By Scott McLaughlin/DFP Staff
Merrimack came into Game 1 of its quarterfinals series against BU with the third-best power play in the country, converting on 22.9 percent of its man-up chance. But on Friday night, the Terrier penalty kill, which had been struggling of late, held the Warrior power play to an 0-for-6 showing.
In its last three games of the regular season, BU killed just 69.2 percent of its penalties (compared to 80.0 percent on the season). In its first postseason game, it kept Merrimack to just three shots on its first five chances. The Warriors broke through with four shots on their last power play of the game, but sophomore goalie Kieran Millan made several timely stops to preserve the 3-2 win.
“We did a great job early on killing their power plays,” BU coach Jack Parker said. “They really put some pressure on us their last couple. I thought we dodged a couple bullets — either Kieran came up with a big save or they shot it wide.”
The key to stopping the Merrimack power play was taking away Stephane Da Costa. The freshman from Paris ranked third in the country and second in Hockey East with 1.42 points per game coming in.
“All week we’ve been working hard on taking away their power play,” said sophomore defenseman David Warsofsky. “They like to find Da Costa a lot, so we recognized where he was on the ice and tried to take him away as best we could. They have a great power play, but tonight I think our penalty kill was a little bit better.”

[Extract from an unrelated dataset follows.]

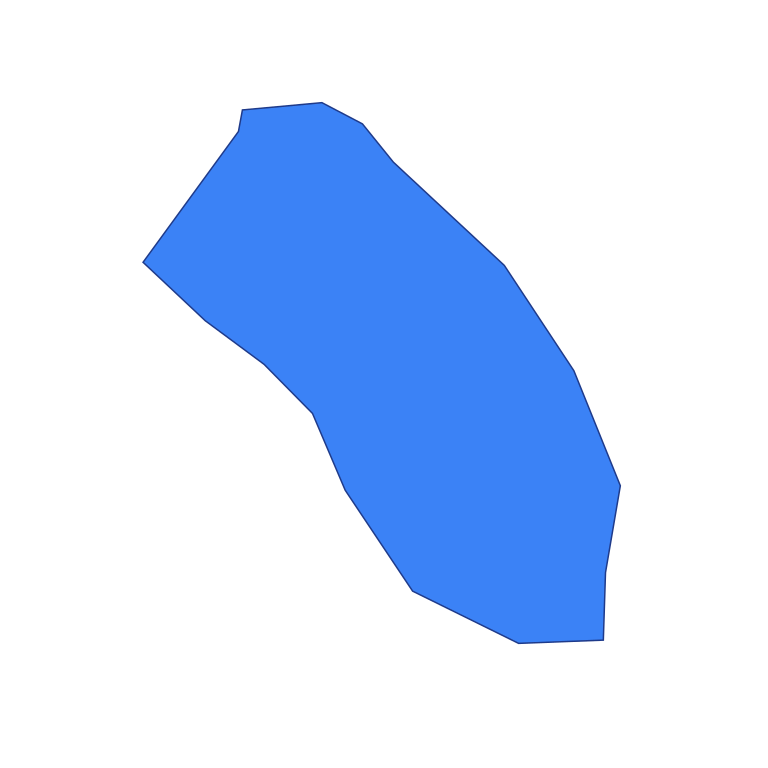 SVG path tracing the border of Rodrigues, rotated 77°
{"feature_id": "MUS-5194", "entity_name": "Rodrigues", "entity_type": "Dependency", "adm_level": 1, "iso_a3": "MUS", "parent_name": "Mauritius", "parent_adm1": "", "projection": "robinson", "projection_center": [63.41, -19.719], "detail": "fine", "context": "isolated", "style": "filled", "palette": "blue", "viewbox_px": 768, "rotation_deg": 77, "n_neighbors": 0, "source": "natural_earth", "source_scale": "10m", "svg_char_len": 384}
<svg xmlns="http://www.w3.org/2000/svg" viewBox="0 0 768 768"><g transform="rotate(77 384 384)"><path d="M617.6,210.6L682.9,227.9L667.0,311.2L592.3,402.7L478.8,445.7L396.6,460.3L337.9,496.4L282.2,543.9L211.2,591.4L105.2,469.0L85.1,460.3L95.9,381.2L125.7,346.5L169.9,325.0L295.5,240.1L413.8,196.0L536.3,176.6L617.6,210.6Z" fill="#3b82f6" stroke="#1e3a8a" stroke-width="1.5"/></g></svg>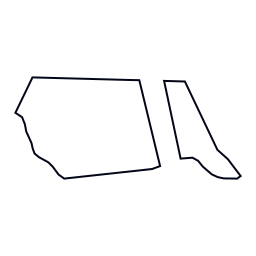 outline of Palauli
{"feature_id": "WSM-4994", "entity_name": "Palauli", "entity_type": "state/province", "adm_level": 1, "iso_a3": "WSM", "parent_name": "Samoa", "parent_adm1": "", "projection": "mercator", "projection_center": [-172.407, -13.719], "detail": "fine", "context": "isolated", "style": "outline", "palette": "ink", "viewbox_px": 256, "rotation_deg": 0, "n_neighbors": 0, "source": "natural_earth", "source_scale": "10m", "svg_char_len": 494}
<svg xmlns="http://www.w3.org/2000/svg" viewBox="0 0 256 256"><path d="M160.1,166.1L152.1,169.0L64.2,178.6L58.6,174.6L52.8,166.8L48.3,162.3L39.0,157.2L34.6,153.6L32.7,148.5L31.5,143.1L26.2,131.4L24.9,124.3L22.1,117.2L15.4,112.8L32.5,77.4L126.2,79.9L139.3,80.2L160.1,166.1ZM240.6,176.0L237.2,178.6L223.7,178.4L217.7,177.1L211.7,174.3L202.8,166.6L198.1,160.8L192.5,157.7L180.6,158.6L164.1,80.9L184.9,81.5L217.4,149.8L227.9,159.2L240.6,176.0Z" fill="none" stroke="#020617" stroke-width="2"/></svg>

Still, it was Da Costa who had the best chance to tie the game on the Warriors’ final man advantage. After Terrier forward Vinny Saponari, who had two goals in the game, was sent off for a high stick with six minutes left in the game, Merrimack did a great job cycling the puck and finding shooting lanes.
After Millan had already made three saves on that kill, the puck found its way to Da Costa at the left faceoff dot — his home away from home on the power play. After a brief hesitation, he tried to snipe the top right corner with a slap shot, but Millan snagged it with a flashy glove save.
“He definitely wasn’t happy with their second goal,” Saponari said of his goalie. “To be able to come back like that mentally and make a huge glove save there at the end, that’s what we need him to do. That’s what he did for us last year. We’re pretty confident in him going through. He knows what’s at stake and he’s always played his best in big games.”
Throughout the game, the Warriors kept a forward hanging out at center ice while the Terriers had possession in the offensive zone. They were able to create a number of rushes using it, but ultimately BU was able to adjust and hold the strategy at bay. The Terriers still kept five men in the zone when they had possession, but then got back as quickly as possible as soon as Merrimack took over.
“I’ve seen two or three coaches that have really enjoyed using it a lot,” Parker said. “It’s 4-on-4 in their zone. And when you get possession, you can make it 5-on-4. We had a couple power plays going there for a while. But you better be careful, because if you let him go… In general, we did a pretty good job of coming in and then going back out again when we realized it was imminent danger.”
Warsofsky, for one, enjoyed having the extra space created by Merrimack only bringing four guys back.
“If you’re the guy in the zone, it’s pretty fun,” he said. “You kind of just go wherever you want. So, I definitely liked that a lot. You just have to be aware of where [the hanger] is on the ice.”